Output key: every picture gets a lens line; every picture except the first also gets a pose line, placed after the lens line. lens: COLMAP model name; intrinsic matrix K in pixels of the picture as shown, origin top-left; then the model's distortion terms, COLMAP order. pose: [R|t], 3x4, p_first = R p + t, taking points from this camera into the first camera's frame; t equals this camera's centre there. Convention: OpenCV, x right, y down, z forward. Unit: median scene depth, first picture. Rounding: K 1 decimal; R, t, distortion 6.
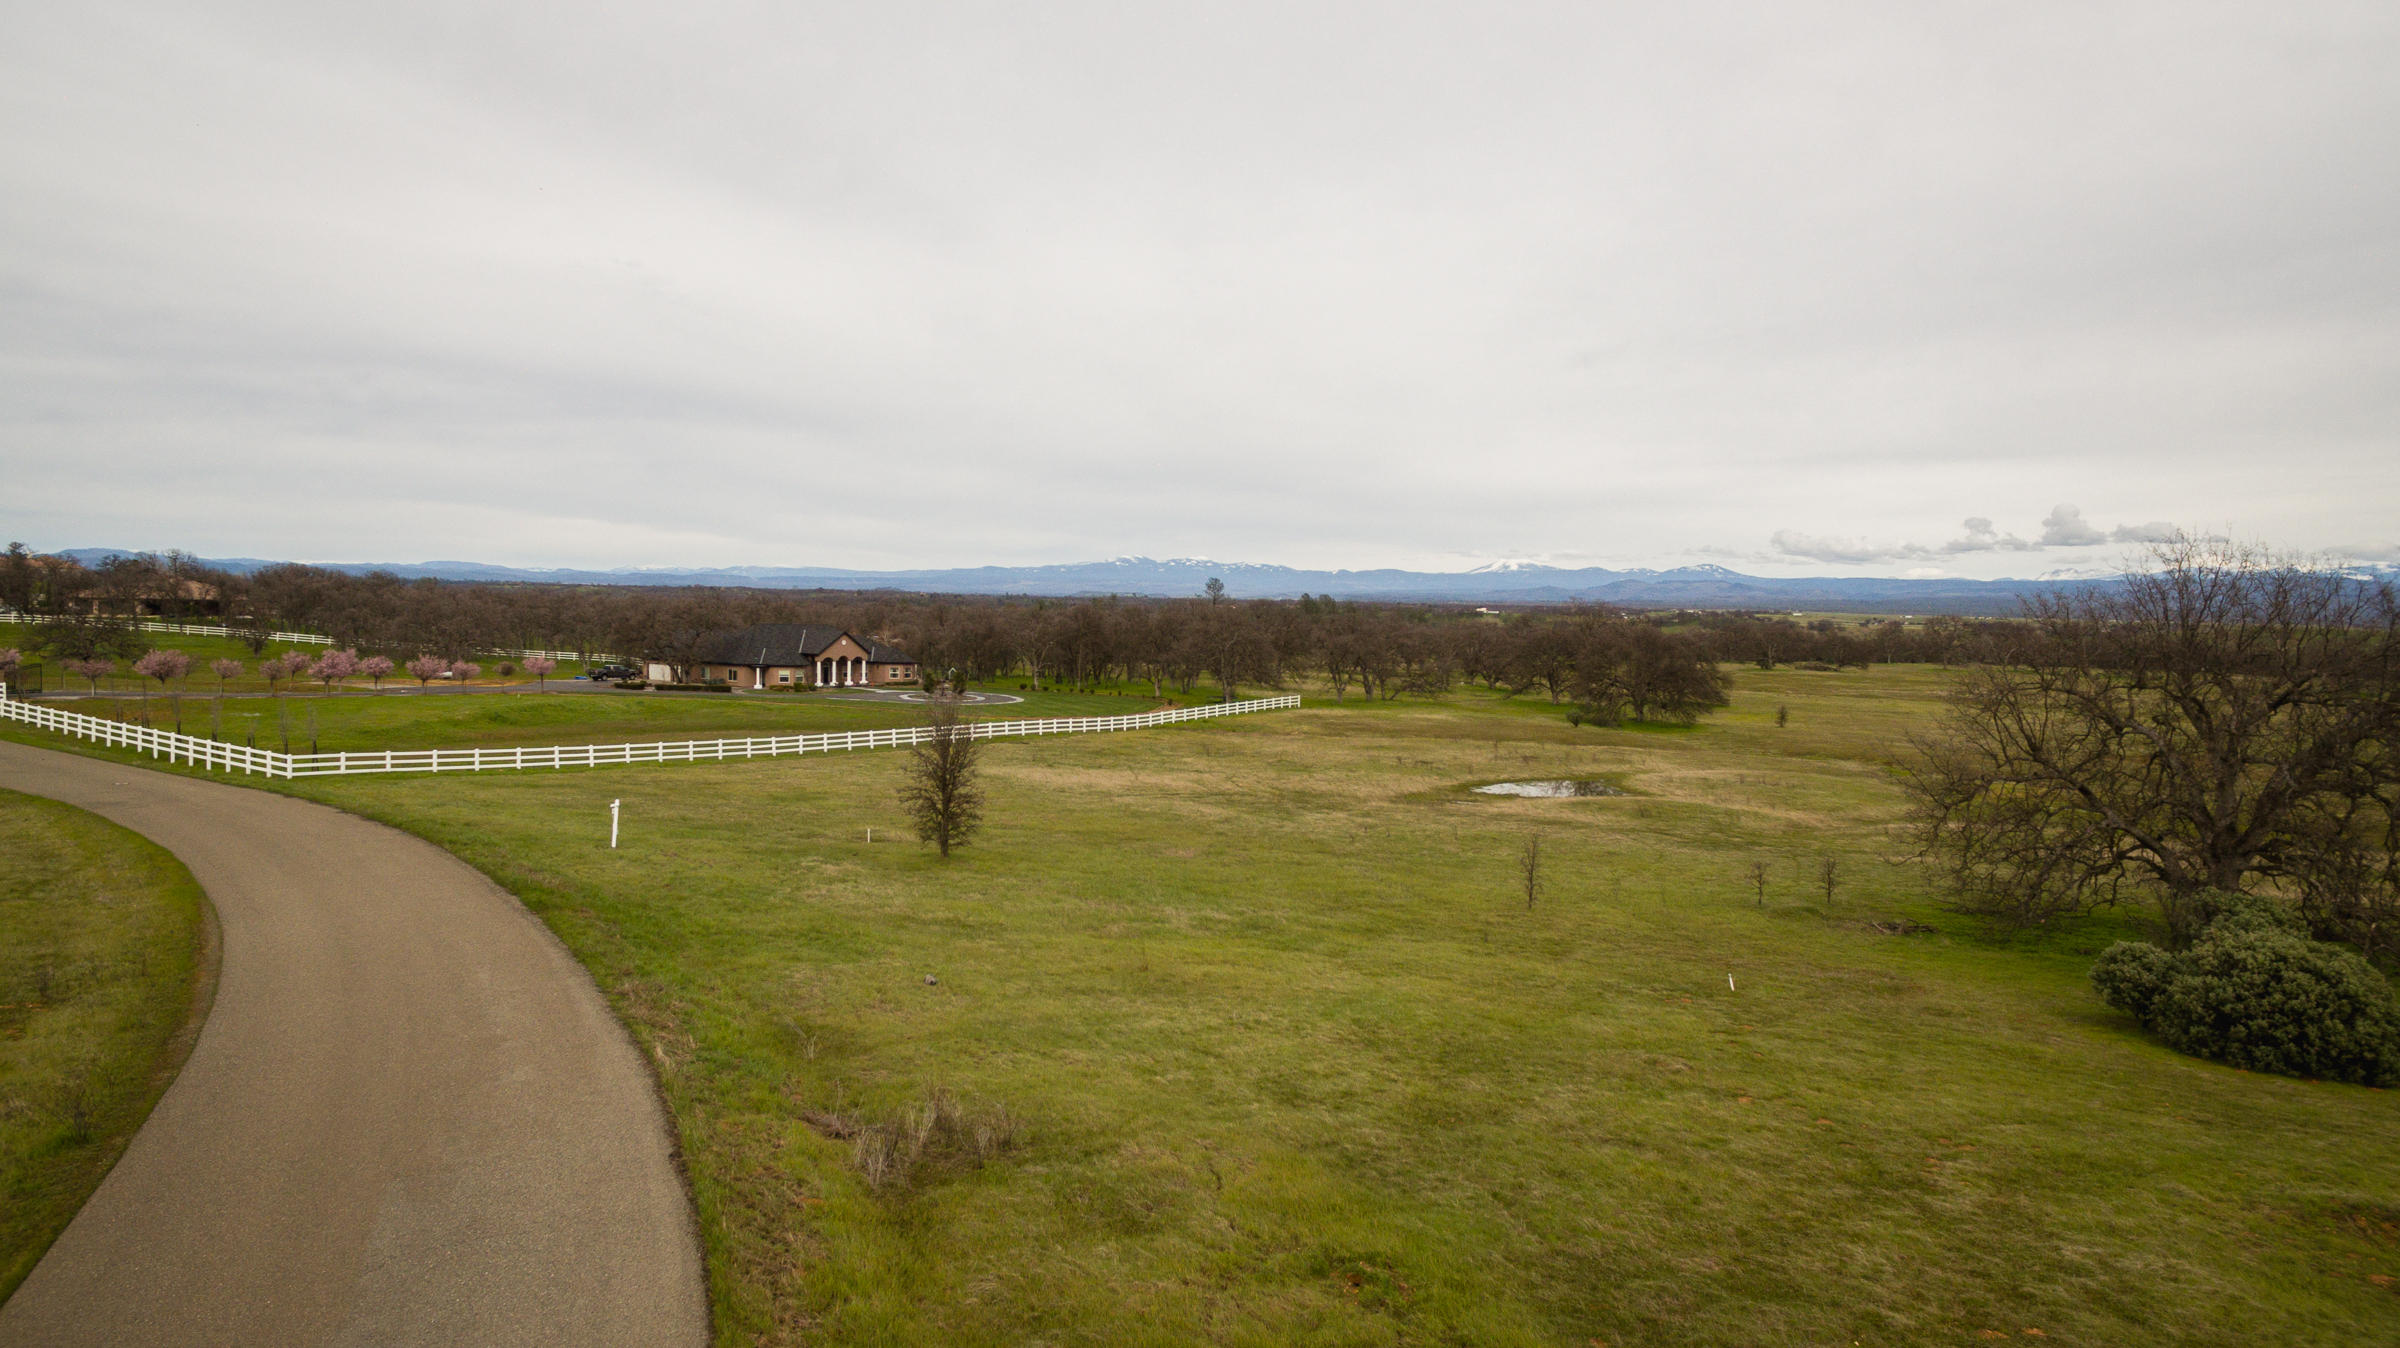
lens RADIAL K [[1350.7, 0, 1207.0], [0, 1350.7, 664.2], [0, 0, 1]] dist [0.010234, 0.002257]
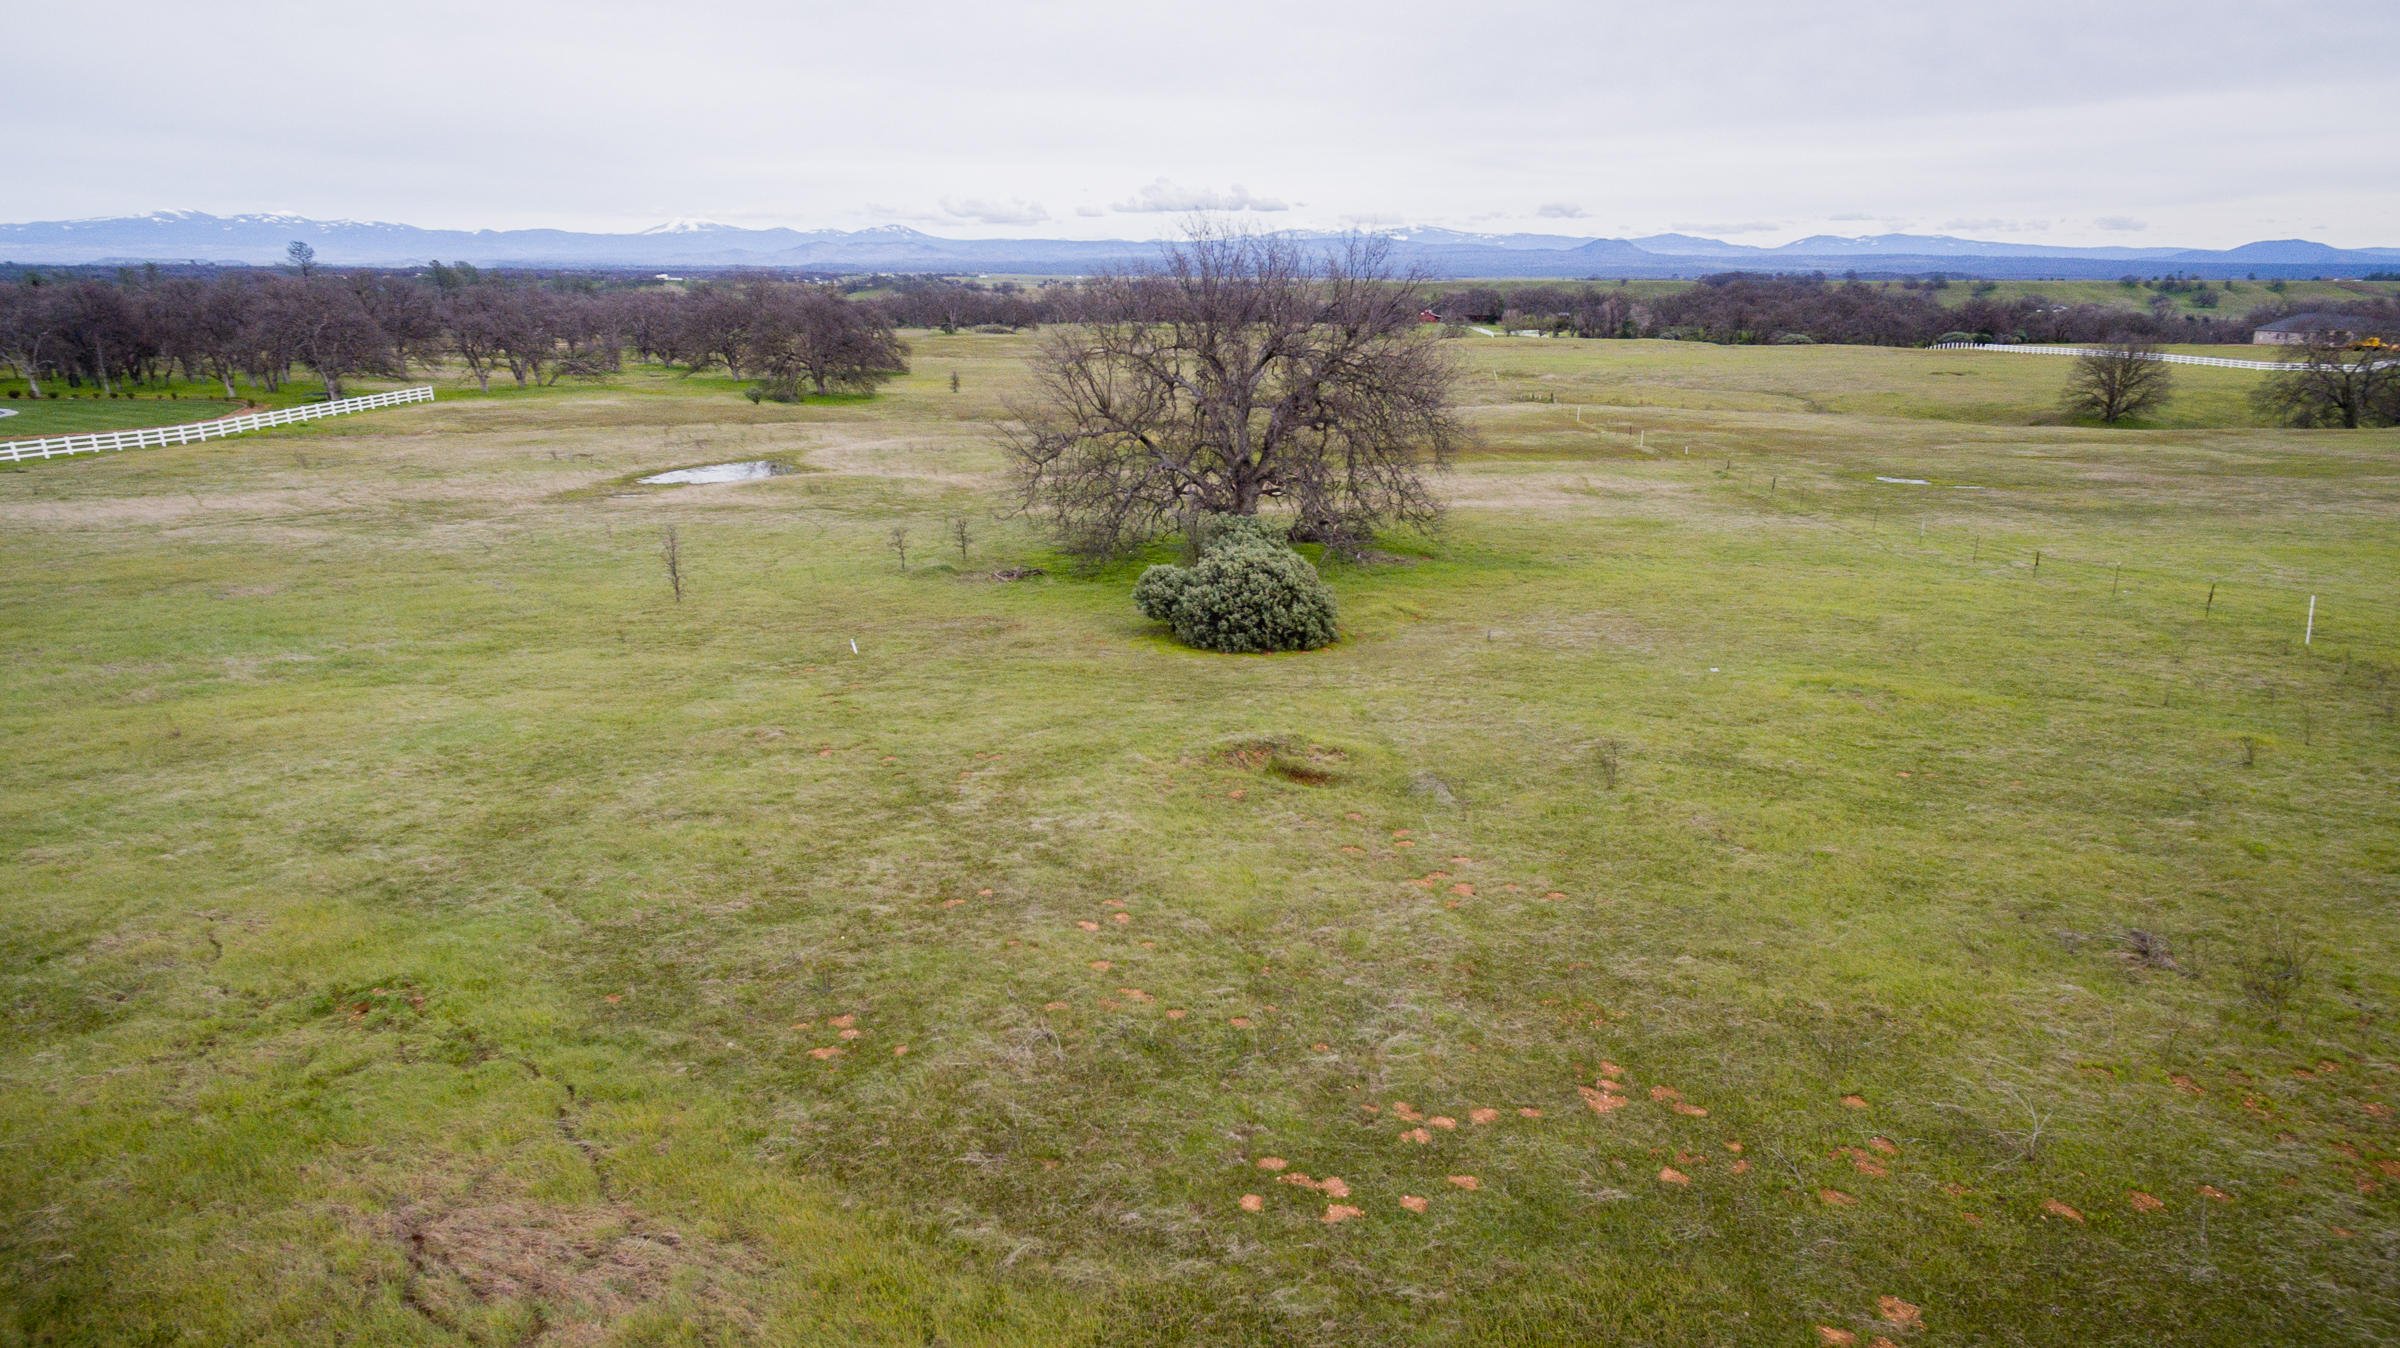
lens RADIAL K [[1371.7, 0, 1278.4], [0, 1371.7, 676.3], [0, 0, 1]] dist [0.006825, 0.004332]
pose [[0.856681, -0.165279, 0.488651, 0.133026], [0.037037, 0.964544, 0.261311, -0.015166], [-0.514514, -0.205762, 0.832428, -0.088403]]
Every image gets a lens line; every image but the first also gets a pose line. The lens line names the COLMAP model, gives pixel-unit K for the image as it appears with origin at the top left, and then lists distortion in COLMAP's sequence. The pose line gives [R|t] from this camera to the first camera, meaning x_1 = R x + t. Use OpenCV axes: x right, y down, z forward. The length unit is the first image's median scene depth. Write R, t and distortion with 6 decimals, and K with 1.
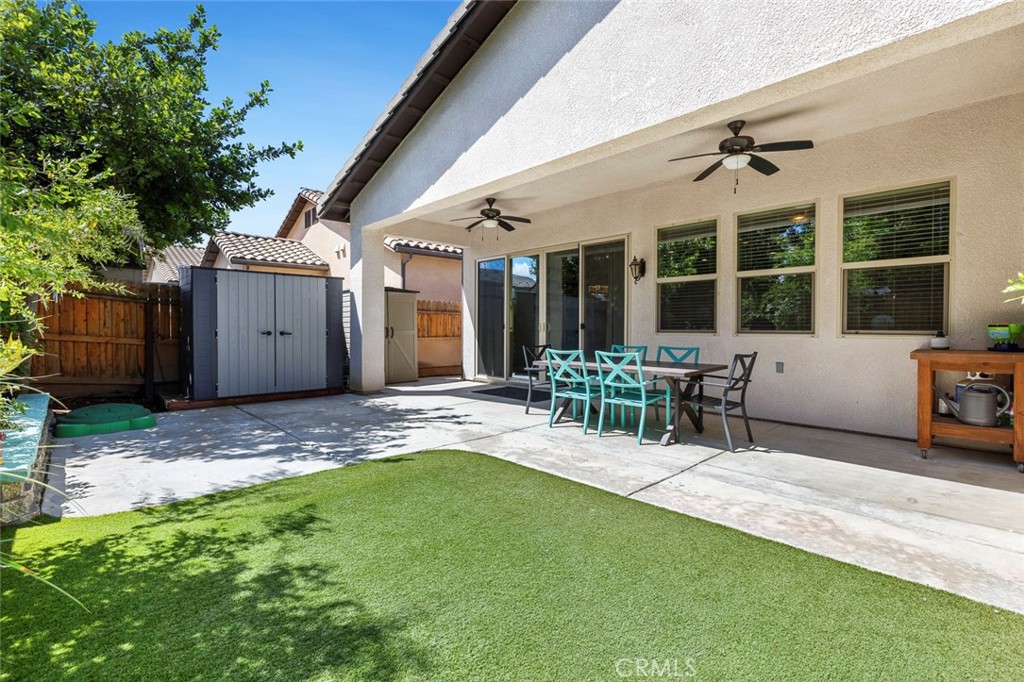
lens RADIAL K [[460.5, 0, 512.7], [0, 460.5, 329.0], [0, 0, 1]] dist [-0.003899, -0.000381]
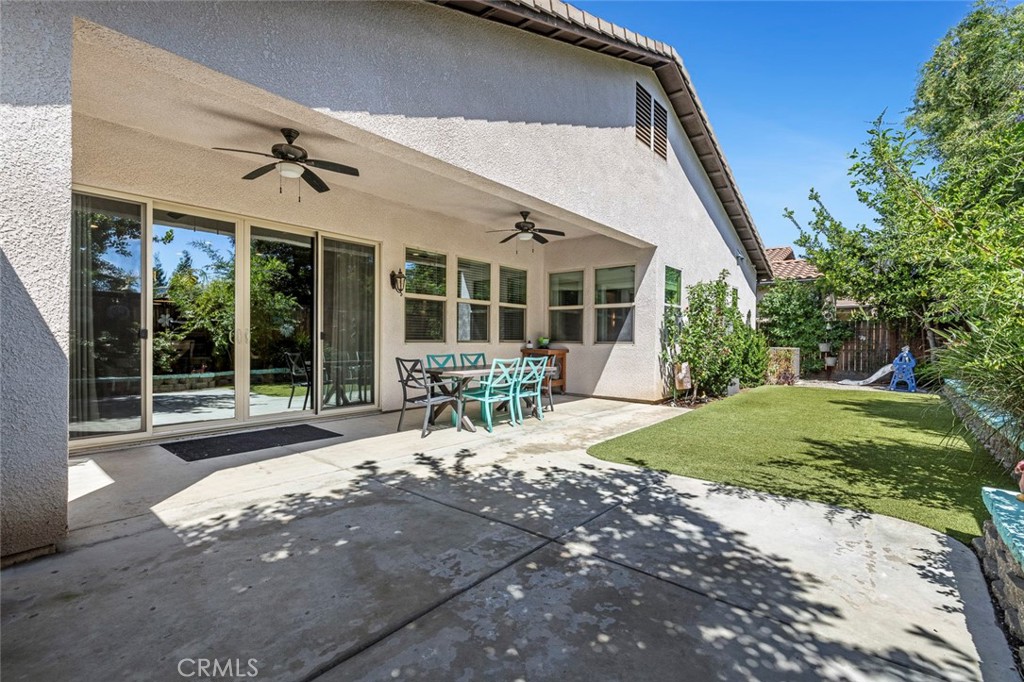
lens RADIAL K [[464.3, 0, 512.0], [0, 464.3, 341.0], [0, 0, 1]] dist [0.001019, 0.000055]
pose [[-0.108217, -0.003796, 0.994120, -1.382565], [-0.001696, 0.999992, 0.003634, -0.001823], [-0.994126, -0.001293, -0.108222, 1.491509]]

════════════════

YOUR TASK: Could you set down, word for word, every line from the start of the records through the line containing "-0.205762, 0.832428, -0.088403]]", both included, leaving out the pictures?

EXERCISE ANSWER:
Output key: every picture gets a lens line; every picture except the first also gets a pose line, placed after the lens line. lens: COLMAP model name; intrinsic matrix K in pixels of the picture as shown, origin top-left; then the model's distortion terms, COLMAP order. pose: [R|t], 3x4, p_first = R p + t, taking points from this camera into the first camera's frame; t equals this camera's centre there. Convention: OpenCV, x right, y down, z forward. Unit: median scene depth, first picture. Rounding: K 1 decimal; R, t, distortion 6.
lens RADIAL K [[1350.7, 0, 1207.0], [0, 1350.7, 664.2], [0, 0, 1]] dist [0.010234, 0.002257]
lens RADIAL K [[1371.7, 0, 1278.4], [0, 1371.7, 676.3], [0, 0, 1]] dist [0.006825, 0.004332]
pose [[0.856681, -0.165279, 0.488651, 0.133026], [0.037037, 0.964544, 0.261311, -0.015166], [-0.514514, -0.205762, 0.832428, -0.088403]]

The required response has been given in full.